Washington, DC – The Senate Judiciary Committee approved the bipartisan Defend Trade Secrets Act (DTSA), sponsored by Sens. Orrin Hatch (R-UT) and Chris Coons (D-DE), to create a new federal right of action for trade secret theft. The measure would also empower litigants to seek civil seizure of stolen trade secrets and other property in exceptional cases. The version adopted by the Committee reflects a number of changes made by the bill’s authors at the request of Sen. Sheldon Whitehouse (D-RI) and other Judiciary Committee members at a December 2015 hearing on the legislation. Whitehouse cosponsored and voted in favor of the amended measure.
“Trade-secret theft and economic espionage threaten American companies and our nation’s economic competitiveness.

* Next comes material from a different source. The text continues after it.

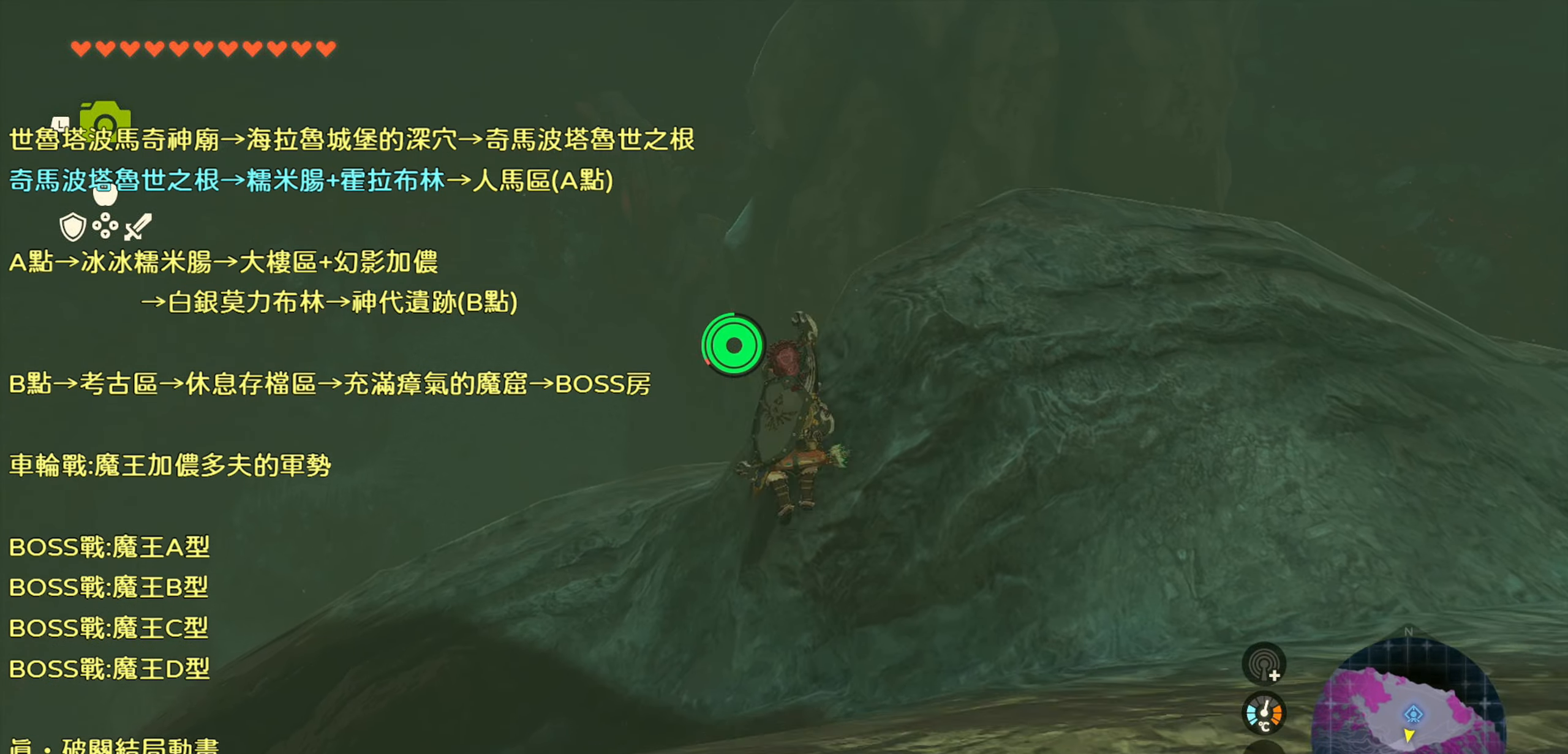
{"buttons": [], "left_stick": "up", "right_stick": "center", "events": [[83, "CROSS", "up"]]}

This bipartisan measure will protect the fruits of American invention and innovation,” said Whitehouse. “I’m grateful to Senators Hatch and Coons for giving a fair and reasonable hearing to my input on their proposal. They listened carefully to me and our colleagues and made meaningful adjustments that have resulted in strong protections for intellectual property rights.”
Senator Whitehouse offered a series of changes to the Defend Trade Secrets Act designed to protect property and privacy rights, ensure due process, and to provide better guidance to law enforcement officials charged with executing DTSA seizures. Senator Whitehouse’s language narrows the scope of property subject to seizure under the DTSA to property in the actual possession of the defendant. His changes also enhance the privacy protections in the DTSA and ensure that litigants are afforded due process by:
prohibiting civil seizure applicants from participating in the execution of civil seizures;
giving both the applicant and the defendant the opportunity to present their arguments to a judge before access to any seized materials is granted;
authorizing courts to appoint a special master to review seized property and to locate any misappropriated trade secret information; and
requiring courts to take appropriate measures to protect the confidentiality of seized material that does not constitute misappropriated trade secret information.
Senator Whitehouse also authored a provision that requires courts to provide law enforcement officials with direction as to how and when DTSA seizures may be executed in order to ensure that law enforcement officials have clear guidance as to the scope of their authority.